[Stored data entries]
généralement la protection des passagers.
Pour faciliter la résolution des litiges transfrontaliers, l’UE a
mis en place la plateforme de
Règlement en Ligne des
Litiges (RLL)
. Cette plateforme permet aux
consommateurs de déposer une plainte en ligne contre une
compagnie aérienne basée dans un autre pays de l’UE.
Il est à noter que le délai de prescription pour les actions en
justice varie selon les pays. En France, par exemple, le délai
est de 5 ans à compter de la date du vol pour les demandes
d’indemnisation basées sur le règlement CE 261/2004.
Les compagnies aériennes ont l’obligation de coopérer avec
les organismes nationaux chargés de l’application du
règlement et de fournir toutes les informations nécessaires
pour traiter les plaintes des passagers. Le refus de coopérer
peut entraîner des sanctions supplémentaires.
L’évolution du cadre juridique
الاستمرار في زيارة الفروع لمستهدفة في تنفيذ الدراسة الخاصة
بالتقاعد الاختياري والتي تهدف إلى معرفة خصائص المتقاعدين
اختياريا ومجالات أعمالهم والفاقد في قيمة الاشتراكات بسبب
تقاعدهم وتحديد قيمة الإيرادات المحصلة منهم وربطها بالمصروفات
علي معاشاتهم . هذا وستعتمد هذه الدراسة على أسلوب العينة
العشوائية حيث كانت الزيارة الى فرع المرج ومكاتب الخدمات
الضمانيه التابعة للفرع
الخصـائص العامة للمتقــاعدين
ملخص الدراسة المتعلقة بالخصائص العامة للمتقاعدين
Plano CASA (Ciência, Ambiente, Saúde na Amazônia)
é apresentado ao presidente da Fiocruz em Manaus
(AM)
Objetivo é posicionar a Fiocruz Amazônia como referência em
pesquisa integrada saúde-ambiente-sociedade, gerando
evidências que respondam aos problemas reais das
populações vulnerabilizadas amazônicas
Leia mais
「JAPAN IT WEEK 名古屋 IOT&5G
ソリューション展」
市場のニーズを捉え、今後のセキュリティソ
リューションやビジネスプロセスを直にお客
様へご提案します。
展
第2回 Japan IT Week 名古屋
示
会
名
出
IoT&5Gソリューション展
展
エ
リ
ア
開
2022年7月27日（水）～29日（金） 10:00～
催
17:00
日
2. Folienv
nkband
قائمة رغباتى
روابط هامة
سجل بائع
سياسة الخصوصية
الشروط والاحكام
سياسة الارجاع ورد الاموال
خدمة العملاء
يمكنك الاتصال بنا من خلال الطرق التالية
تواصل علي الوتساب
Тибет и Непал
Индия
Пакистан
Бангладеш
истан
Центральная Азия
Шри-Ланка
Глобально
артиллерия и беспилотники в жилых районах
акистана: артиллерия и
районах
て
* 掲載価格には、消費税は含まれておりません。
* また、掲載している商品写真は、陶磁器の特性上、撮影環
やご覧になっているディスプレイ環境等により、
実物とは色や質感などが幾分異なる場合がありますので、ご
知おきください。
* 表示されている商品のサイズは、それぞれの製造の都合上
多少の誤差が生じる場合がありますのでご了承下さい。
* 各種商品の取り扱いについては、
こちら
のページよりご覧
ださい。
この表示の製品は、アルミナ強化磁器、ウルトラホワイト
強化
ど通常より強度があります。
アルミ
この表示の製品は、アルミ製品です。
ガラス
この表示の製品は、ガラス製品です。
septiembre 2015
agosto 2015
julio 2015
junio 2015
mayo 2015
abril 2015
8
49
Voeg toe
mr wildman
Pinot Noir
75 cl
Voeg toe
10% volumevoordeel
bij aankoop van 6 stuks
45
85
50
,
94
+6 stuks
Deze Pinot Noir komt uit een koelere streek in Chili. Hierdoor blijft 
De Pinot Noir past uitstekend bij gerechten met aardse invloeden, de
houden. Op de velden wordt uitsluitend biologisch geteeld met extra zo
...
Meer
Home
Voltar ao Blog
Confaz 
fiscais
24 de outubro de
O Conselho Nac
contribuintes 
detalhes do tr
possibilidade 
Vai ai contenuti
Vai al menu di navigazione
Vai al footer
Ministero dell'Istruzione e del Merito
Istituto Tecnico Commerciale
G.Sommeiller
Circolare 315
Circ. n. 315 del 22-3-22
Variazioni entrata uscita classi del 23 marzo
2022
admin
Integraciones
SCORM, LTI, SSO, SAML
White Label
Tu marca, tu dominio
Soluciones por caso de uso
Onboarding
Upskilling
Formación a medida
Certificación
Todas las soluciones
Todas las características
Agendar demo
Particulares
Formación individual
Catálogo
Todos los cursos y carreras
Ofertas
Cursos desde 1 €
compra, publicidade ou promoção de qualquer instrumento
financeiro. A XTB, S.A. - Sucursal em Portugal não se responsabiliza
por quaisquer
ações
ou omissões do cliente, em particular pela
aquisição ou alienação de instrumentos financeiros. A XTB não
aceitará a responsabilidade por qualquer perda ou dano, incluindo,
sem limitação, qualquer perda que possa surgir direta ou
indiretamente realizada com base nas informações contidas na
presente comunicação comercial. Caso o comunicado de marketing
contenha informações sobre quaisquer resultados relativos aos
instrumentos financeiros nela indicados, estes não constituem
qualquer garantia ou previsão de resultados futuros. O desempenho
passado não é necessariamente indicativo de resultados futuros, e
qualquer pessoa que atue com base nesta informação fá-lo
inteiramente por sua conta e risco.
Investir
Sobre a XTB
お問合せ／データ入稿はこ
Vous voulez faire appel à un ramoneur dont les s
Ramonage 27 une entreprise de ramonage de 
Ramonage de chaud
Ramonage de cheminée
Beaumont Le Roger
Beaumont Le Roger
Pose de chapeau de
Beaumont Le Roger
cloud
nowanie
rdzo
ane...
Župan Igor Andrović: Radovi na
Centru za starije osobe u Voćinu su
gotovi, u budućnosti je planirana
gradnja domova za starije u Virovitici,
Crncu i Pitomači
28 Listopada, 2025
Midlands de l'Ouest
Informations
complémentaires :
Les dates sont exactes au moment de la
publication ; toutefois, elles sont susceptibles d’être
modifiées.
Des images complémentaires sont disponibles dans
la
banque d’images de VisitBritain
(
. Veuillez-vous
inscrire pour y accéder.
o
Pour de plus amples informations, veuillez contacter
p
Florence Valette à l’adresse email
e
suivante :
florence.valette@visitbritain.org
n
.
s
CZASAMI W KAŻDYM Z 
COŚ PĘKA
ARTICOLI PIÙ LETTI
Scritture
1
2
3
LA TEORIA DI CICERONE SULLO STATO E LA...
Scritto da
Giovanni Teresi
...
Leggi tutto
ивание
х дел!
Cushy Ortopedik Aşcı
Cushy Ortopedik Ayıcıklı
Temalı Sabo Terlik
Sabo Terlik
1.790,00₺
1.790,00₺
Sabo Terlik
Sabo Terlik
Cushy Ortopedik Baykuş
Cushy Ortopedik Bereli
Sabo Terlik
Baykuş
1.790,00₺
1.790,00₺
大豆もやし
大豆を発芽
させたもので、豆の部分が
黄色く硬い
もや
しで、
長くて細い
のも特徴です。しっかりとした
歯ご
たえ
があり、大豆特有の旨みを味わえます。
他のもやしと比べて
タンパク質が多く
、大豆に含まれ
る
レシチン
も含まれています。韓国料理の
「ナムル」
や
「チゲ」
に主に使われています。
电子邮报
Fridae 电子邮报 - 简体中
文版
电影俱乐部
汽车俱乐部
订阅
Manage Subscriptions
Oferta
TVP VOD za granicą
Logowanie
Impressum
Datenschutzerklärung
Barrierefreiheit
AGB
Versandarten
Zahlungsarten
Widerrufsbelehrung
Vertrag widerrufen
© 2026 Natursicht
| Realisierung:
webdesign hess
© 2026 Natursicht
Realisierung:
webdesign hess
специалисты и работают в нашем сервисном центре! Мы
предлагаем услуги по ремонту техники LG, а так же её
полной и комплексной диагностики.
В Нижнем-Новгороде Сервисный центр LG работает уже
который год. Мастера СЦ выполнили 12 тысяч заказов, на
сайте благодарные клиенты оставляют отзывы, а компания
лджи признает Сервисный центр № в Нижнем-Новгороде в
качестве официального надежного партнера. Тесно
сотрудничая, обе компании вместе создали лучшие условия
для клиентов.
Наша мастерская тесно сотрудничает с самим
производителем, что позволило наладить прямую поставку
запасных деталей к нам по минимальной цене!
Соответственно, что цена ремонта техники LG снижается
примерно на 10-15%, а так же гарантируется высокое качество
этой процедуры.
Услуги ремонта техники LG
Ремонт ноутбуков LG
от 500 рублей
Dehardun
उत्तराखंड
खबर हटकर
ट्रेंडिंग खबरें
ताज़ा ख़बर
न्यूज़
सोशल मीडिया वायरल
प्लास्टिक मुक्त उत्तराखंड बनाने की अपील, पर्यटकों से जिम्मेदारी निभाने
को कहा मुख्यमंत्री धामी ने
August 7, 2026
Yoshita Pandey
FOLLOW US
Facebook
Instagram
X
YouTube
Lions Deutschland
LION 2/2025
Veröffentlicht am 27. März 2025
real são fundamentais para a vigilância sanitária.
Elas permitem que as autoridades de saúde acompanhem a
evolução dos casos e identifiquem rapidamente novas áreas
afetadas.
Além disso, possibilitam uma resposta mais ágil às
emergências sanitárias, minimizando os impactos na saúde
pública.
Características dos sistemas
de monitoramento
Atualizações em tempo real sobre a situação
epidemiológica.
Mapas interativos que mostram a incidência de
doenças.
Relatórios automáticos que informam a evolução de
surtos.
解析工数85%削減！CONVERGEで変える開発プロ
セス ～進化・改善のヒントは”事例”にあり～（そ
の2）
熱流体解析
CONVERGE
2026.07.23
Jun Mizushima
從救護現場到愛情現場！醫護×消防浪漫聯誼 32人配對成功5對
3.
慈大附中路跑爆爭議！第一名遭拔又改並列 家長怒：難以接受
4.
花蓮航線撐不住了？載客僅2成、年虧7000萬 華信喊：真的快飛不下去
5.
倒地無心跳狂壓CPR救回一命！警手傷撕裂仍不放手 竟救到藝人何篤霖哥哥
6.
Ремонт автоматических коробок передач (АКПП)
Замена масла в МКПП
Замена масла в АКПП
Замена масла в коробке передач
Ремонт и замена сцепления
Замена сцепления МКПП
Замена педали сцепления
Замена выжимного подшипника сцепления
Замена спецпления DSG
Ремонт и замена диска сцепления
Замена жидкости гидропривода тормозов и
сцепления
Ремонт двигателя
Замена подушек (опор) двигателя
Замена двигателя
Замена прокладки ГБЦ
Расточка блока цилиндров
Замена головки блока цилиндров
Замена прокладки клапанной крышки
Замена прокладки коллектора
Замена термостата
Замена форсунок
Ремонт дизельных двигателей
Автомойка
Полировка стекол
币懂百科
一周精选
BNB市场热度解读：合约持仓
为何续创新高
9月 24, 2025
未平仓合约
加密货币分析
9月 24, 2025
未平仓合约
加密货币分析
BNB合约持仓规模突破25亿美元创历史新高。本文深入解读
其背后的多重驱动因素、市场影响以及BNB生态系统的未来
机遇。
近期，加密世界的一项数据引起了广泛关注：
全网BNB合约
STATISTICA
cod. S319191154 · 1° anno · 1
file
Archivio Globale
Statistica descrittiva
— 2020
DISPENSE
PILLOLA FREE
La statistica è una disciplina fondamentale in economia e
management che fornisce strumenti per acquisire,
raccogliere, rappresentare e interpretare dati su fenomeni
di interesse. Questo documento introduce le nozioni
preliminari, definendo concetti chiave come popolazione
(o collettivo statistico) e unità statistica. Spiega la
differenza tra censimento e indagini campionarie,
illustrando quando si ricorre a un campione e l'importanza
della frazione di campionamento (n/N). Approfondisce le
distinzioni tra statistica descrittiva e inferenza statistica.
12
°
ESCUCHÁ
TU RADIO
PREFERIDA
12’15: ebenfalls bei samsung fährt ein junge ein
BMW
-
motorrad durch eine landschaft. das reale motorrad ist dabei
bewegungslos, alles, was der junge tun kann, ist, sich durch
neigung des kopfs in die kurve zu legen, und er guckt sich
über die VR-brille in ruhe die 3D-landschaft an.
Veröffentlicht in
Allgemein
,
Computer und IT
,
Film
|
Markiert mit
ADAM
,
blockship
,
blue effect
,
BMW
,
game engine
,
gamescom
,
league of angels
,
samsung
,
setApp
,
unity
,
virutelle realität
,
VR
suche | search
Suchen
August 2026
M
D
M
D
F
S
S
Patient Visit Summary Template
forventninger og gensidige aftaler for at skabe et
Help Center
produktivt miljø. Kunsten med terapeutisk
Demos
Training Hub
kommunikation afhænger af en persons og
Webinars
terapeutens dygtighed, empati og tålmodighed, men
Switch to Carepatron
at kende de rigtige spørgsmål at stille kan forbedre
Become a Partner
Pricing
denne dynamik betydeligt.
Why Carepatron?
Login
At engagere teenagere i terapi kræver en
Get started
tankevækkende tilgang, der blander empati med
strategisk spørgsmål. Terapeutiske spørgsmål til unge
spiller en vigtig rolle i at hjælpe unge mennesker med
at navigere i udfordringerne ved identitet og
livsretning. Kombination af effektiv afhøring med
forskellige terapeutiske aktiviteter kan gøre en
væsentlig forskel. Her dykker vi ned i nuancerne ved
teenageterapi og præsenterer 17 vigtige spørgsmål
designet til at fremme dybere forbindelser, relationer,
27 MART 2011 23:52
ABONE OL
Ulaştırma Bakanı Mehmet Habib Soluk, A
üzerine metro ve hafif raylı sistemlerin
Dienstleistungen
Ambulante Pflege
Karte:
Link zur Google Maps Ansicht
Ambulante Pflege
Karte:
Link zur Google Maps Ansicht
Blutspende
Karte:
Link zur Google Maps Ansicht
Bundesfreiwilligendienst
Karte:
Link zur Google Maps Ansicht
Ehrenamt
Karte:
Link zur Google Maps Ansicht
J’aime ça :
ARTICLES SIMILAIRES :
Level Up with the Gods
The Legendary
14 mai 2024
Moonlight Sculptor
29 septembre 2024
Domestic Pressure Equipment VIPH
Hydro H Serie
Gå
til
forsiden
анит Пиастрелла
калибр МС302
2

## Exercise brief
Only those lines of the entries above that run from the line containing "Vai al footer" to the line containing "instrumentos financeiros nela", both included, should be transcribed exactly.

## Solved problem
Vai al footer
Ministero dell'Istruzione e del Merito
Istituto Tecnico Commerciale
G.Sommeiller
Circolare 315
Circ. n. 315 del 22-3-22
Variazioni entrata uscita classi del 23 marzo
2022
admin
Integraciones
SCORM, LTI, SSO, SAML
White Label
Tu marca, tu dominio
Soluciones por caso de uso
Onboarding
Upskilling
Formación a medida
Certificación
Todas las soluciones
Todas las características
Agendar demo
Particulares
Formación individual
Catálogo
Todos los cursos y carreras
Ofertas
Cursos desde 1 €
compra, publicidade ou promoção de qualquer instrumento
financeiro. A XTB, S.A. - Sucursal em Portugal não se responsabiliza
por quaisquer
ações
ou omissões do cliente, em particular pela
aquisição ou alienação de instrumentos financeiros. A XTB não
aceitará a responsabilidade por qualquer perda ou dano, incluindo,
sem limitação, qualquer perda que possa surgir direta ou
indiretamente realizada com base nas informações contidas na
presente comunicação comercial. Caso o comunicado de marketing
contenha informações sobre quaisquer resultados relativos aos
instrumentos financeiros nela indicados, estes não constituem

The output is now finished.